We had a requirement to get a count of how many times a particular token appeared in a document, and I found a post by Barbara Boehmer that led us to this solution:

select id, score(1) as token_count from docs where CONTAINS (text,

'<query>

   <textquery lang="ENGLISH" grammar="CONTEXT">blah</textquery>

  <score datatype="INTEGER" algorithm="COUNT"/>

</query>',1)>0;

This works really well for us.  Is there any more documention on Query Templates than what's in the Text Application Developer's Guide? 

Answers

  • Barbara Boehmer
    Barbara Boehmer Member Posts: 4,625 Gold Trophy
    edited Jun 20, 2017 7:55PM

    In newer versions, there is also DEFINESCORE with OCCURRENCE, as shown in the second query below.
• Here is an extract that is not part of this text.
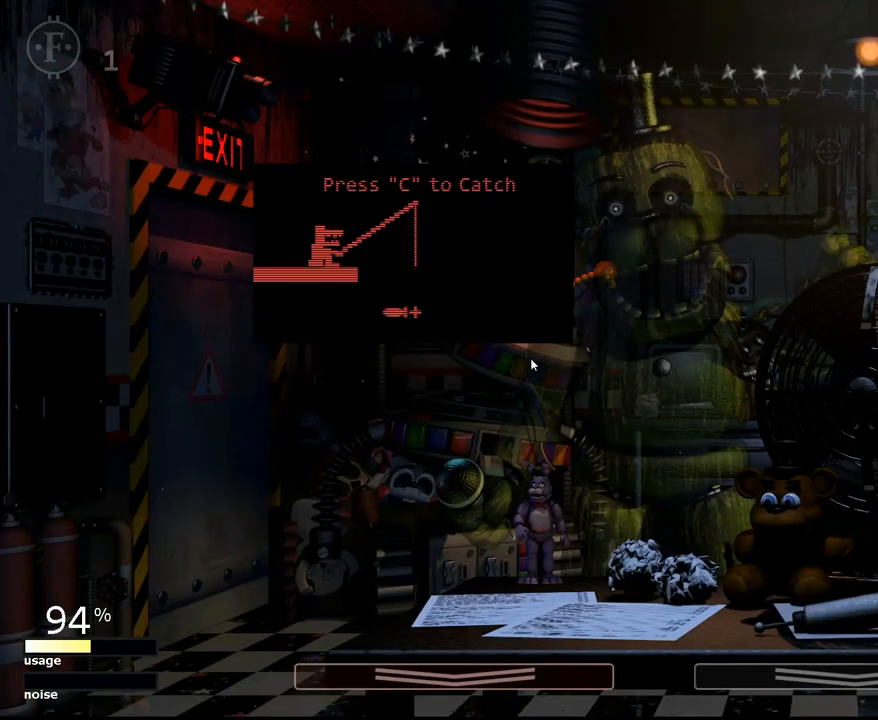
{"keys": [], "mouse": [], "mouse_move": "left", "events": [[50, "c", "up"], [133, "c", "down"], [183, "c", "up"], [283, "c", "down"], [333, "c", "up"]]}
    [email protected]_12.1.0.2.0> create table docs as
      2  select 1 id, 'blah blah blah' text from dual union all
      3  select 2, 'blah blah' from dual union all
      4  select 3, 'blah' from dual
      5  /

    Table created.

    [email protected]_12.1.0.2.0> create index docs_text_idx on docs (text) indextype is ctxsys.context
      2  /

    Index created.

    [email protected]_12.1.0.2.0> select id, score(1) as token_count from docs where CONTAINS (text,
      2  '<query>
      3  <textquery lang="ENGLISH" grammar="CONTEXT">blah</textquery>
      4  <score datatype="INTEGER" algorithm="COUNT"/>
      5  </query>'
      6  ,1)>0
      7  /

            ID TOKEN_COUNT
    ---------- -----------
            1          3
            2          2
            3          1

    3 rows selected.

    [email protected]_12.1.0.2.0> select id, score(1) as token_count from docs where CONTAINS (text,
      2  'definescore (blah, occurrence)'
      3  ,1)>0
      4  /

            ID TOKEN_COUNT
    ---------- -----------
            1          3
            2          2
            3          1

    3 rows selected.

    Here are some links to documentation:

    DEFINESCORE
    http://docs.oracle.com/database/121/CCREF/cqoper.htm#GUID-BEF0570D-8B11-4893-AEFF-0AD7DED185BB

    ALTERNATIVE AND USER-DEFINED SCORING
    http://docs.oracle.com/database/121/CCAPP/GUID-89EAF7C5-AFB6-469E-8948-7F7A66DBBBB4.htm#CCAPP9168

    USING QUERY TEMPLATES
    http://docs.oracle.com/database/121/CCAPP/GUID-57BA56DA-CDEC-442A-BF2B-CB8BFEA7C001.htm#CCAPP9164

    Is there any particular question that you have about templates or scoring?

    tarfu_dba
  • tarfu_dba
    tarfu_dba Member Posts: 134
    edited Jun 21, 2017 8:33AM

    Thanks, Barbara.  I read about DEFINESCORE, etc. in the 11gR2 documentation, but your example above clarifies it (it takes me about 3 reads for stuff to sink in).  It looks simpler to code than the <query> XML.

    The recent need by our application team to get a simple count of a token in a document made me search for an answer, and obviously I found your very helpful post.  I had not looked closely at query templates before this.  The documentation isn't terribly elaborate so I was wondering if there was more to it than that.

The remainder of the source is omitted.